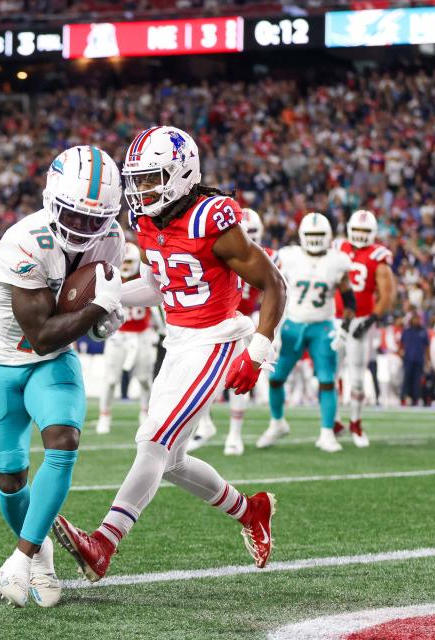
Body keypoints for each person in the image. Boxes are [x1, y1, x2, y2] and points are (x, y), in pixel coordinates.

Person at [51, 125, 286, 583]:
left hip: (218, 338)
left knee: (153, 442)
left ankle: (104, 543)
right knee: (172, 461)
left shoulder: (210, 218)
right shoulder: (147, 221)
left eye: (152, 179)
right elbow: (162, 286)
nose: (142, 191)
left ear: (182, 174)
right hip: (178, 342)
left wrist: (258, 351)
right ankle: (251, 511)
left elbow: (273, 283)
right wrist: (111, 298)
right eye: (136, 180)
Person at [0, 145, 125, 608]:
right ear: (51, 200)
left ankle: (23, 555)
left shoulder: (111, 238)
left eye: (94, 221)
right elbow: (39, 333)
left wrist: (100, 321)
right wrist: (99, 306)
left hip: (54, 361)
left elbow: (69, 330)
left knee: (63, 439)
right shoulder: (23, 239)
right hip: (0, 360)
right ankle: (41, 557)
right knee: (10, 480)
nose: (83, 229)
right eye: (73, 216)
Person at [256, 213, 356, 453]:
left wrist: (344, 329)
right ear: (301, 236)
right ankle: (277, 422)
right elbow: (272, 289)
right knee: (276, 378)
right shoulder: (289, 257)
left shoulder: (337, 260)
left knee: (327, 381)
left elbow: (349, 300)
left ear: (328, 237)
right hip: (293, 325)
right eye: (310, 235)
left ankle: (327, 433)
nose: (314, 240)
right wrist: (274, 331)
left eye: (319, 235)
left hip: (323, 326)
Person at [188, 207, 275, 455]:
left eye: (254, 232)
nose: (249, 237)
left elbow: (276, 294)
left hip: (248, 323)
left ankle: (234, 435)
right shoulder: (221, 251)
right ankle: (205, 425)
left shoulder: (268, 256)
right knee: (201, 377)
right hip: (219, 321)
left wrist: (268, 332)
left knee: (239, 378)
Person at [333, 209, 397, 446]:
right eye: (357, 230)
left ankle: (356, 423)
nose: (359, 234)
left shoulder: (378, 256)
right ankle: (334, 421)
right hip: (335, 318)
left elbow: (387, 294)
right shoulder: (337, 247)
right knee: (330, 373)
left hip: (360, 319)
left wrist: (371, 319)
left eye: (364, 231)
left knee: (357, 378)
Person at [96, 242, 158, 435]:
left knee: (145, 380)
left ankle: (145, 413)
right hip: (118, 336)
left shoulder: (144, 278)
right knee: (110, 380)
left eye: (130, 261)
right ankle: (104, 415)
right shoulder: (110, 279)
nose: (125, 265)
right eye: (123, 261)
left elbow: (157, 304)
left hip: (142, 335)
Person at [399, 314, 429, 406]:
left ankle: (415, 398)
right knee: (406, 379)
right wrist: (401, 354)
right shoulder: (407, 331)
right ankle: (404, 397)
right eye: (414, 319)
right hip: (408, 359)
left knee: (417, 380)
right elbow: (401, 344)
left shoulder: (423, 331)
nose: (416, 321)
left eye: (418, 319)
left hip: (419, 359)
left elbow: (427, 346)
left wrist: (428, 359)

• • • • • • •

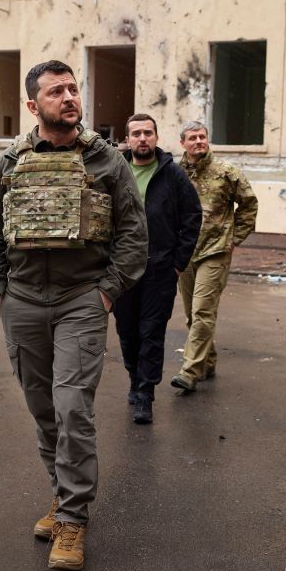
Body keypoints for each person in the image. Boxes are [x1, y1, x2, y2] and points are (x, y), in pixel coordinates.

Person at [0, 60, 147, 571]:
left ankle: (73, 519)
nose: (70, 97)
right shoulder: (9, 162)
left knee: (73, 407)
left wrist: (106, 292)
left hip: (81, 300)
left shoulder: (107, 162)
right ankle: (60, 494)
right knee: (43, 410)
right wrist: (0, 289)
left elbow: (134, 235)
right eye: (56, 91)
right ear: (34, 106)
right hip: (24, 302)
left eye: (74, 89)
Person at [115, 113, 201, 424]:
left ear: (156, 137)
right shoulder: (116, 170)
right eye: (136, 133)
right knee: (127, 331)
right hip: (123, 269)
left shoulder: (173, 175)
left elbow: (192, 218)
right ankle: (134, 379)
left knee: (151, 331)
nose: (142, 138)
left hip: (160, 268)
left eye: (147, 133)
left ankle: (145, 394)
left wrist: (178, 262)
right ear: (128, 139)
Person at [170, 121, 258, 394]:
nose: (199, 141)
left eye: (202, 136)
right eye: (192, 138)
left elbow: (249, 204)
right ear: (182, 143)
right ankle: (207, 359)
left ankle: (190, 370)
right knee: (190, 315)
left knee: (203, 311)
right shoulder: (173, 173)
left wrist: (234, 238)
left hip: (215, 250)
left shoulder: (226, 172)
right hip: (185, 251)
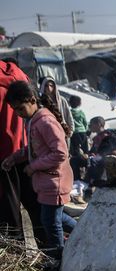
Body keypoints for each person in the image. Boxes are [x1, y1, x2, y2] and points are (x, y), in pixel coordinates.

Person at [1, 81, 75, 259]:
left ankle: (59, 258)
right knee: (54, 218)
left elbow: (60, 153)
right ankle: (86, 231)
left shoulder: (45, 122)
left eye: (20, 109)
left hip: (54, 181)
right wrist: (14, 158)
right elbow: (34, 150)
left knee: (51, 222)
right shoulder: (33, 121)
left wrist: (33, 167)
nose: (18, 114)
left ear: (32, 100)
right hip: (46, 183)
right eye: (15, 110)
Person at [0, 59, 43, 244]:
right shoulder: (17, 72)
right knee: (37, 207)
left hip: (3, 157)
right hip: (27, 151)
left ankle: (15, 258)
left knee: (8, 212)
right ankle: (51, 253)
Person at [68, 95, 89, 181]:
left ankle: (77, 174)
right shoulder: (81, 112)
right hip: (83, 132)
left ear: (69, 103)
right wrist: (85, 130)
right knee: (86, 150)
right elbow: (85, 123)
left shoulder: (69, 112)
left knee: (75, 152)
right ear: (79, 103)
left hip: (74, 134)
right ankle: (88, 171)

• • • • • • •

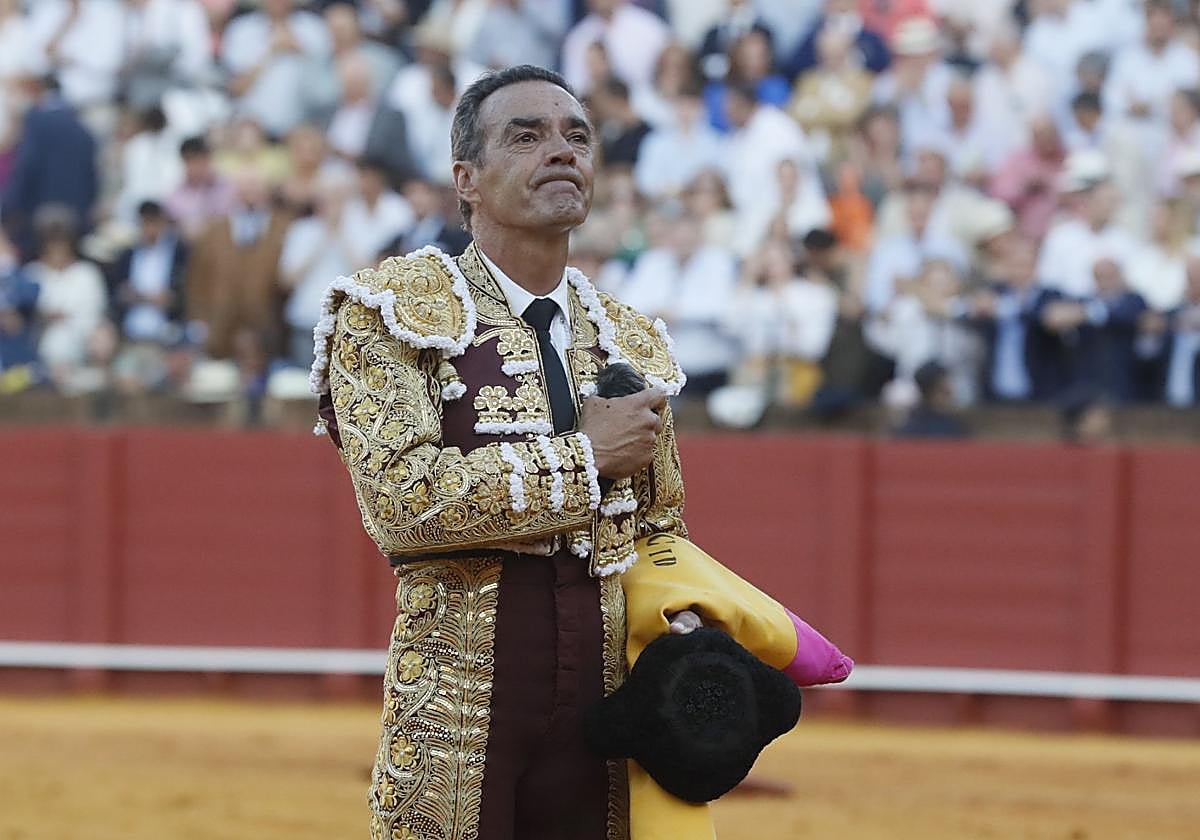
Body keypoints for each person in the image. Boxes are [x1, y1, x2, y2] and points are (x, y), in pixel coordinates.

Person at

• • • • • • •

→ **BRIEF**
Give back exactly the lines of the listing above that run from the line with "right knee: (37, 207)" to the line with "right ankle: (88, 171)", inclusive.

→ **REPLY**
right knee: (37, 207)
left hip: (3, 157)
right hip: (27, 151)
left ankle: (15, 258)
left knee: (8, 212)
right ankle: (51, 253)
Person at [68, 95, 89, 181]:
left ankle: (77, 174)
right shoulder: (81, 112)
right hip: (83, 132)
left ear: (69, 103)
right wrist: (85, 130)
right knee: (86, 150)
right elbow: (85, 123)
left shoulder: (69, 112)
left knee: (75, 152)
right ear: (79, 103)
left hip: (74, 134)
right ankle: (88, 171)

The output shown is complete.